Identification and the order condition

  • There are {\color{red}k + 1 + m} unknown coefficients, but exogeneity of X’s gives only {\color{blue}k + 1} equations. We need m more.

  • l additional exogenous IVs {\color{blue}Z_{1,i}, \ldots, Z_{l,i}}, excluded from the second-stage equation, provide l moment conditions: \mathrm{Cov}\left(Z_{j,i}, U_i\right) = 0, \quad j = 1, \ldots, l.

  • Order condition: {\color{red}l \geq m}.
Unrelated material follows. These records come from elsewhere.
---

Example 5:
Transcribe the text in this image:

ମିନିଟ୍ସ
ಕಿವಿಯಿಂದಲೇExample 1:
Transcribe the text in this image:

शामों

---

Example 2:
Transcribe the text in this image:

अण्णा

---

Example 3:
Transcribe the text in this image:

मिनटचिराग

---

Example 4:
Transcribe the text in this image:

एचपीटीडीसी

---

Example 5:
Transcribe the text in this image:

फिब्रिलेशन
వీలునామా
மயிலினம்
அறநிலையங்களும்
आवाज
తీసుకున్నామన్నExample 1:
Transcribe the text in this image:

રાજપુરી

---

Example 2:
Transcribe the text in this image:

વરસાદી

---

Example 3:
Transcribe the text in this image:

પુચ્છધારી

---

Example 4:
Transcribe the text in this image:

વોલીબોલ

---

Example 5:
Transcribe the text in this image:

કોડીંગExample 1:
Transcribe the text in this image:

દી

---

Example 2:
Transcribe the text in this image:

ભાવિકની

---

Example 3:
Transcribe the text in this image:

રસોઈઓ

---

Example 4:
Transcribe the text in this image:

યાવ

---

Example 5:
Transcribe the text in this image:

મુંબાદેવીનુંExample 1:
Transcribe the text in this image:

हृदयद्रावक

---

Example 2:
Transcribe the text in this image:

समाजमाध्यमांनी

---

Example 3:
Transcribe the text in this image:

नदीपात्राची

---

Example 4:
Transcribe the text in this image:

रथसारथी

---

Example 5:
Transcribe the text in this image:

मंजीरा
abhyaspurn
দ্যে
    • l = m: exactly identified.
    • l > m: overidentified.
    • l < m: underidentified (coefficients cannot be estimated).

First-stage equations

  • The system has m first-stage equations, one per endogenous regressor: \begin{aligned} Y_{1,i} &= \pi_{0,1} + \pi_{1,1} Z_{1,i} + \ldots + \pi_{l,1} Z_{l,i} \\ &\quad + \pi_{l+1,1} X_{1,i} + \ldots + \pi_{l+k,1} X_{k,i} + V_{1,i}, \\ &\;\;\vdots \\ Y_{m,i} &= \pi_{0,m} + \pi_{1,m} Z_{1,i} + \ldots + \pi_{l,m} Z_{l,i} \\ &\quad + \pi_{l+1,m} X_{1,i} + \ldots + \pi_{l+k,m} X_{k,i} + V_{m,i}. \end{aligned}

  • The exogenous regressors X’s appear because they can be correlated with Y’s.
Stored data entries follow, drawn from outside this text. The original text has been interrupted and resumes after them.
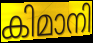
കിമാനി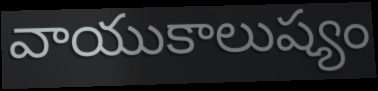
వాయుకాలుష్యం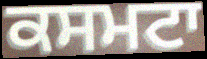
ਕਸਮਟਾ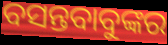
ବସନ୍ତବାବୁଙ୍କର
  • The X’s and Z’s are uncorrelated with all errors U and V’s.

2SLS: the first stage

  • Estimate each first-stage equation by OLS. The fitted values are: \begin{aligned} \hat{Y}_{1,i} &= \hat{\pi}_{0,1} + \hat{\pi}_{1,1} Z_{1,i} + \ldots + \hat{\pi}_{l,1} Z_{l,i} \\ &\quad + \hat{\pi}_{l+1,1} X_{1,i} + \ldots + \hat{\pi}_{l+k,1} X_{k,i}, \\ &\;\;\vdots \\ \hat{Y}_{m,i} &= \hat{\pi}_{0,m} + \hat{\pi}_{1,m} Z_{1,i} + \ldots + \hat{\pi}_{l,m} Z_{l,i} \\ &\quad + \hat{\pi}_{l+1,m} X_{1,i} + \ldots + \hat{\pi}_{l+k,m} X_{k,i}. \end{aligned}

  • The \hat{Y}’s are functions of Z’s and X’s (all exogenous), so they are asymptotically uncorrelated with the errors.

2SLS: the second stage

  • In the second stage, regress (OLS) y on a constant, \hat{Y}’s, and X’s: \begin{aligned} y_i &= \hat{\gamma}_0^{2SLS} + \hat{\beta}_1^{2SLS} \hat{Y}_{1,i} + \ldots + \hat{\beta}_m^{2SLS} \hat{Y}_{m,i} \\ &\quad + \hat{\gamma}_1^{2SLS} X_{1,i} + \ldots + \hat{\gamma}_k^{2SLS} X_{k,i} + \hat{U}_i. \end{aligned}

  • The 2SLS estimators \hat{\beta}_1^{2SLS}, \ldots, \hat{\beta}_m^{2SLS}, \hat{\gamma}_0^{2SLS}, \ldots, \hat{\gamma}_k^{2SLS} are consistent and asymptotically normal.

  • Standard errors from naïve second-stage OLS are incorrect: they do not account for the estimation error in \hat{\pi}’s from the first stage.

  • Statistical packages report the corrected standard errors.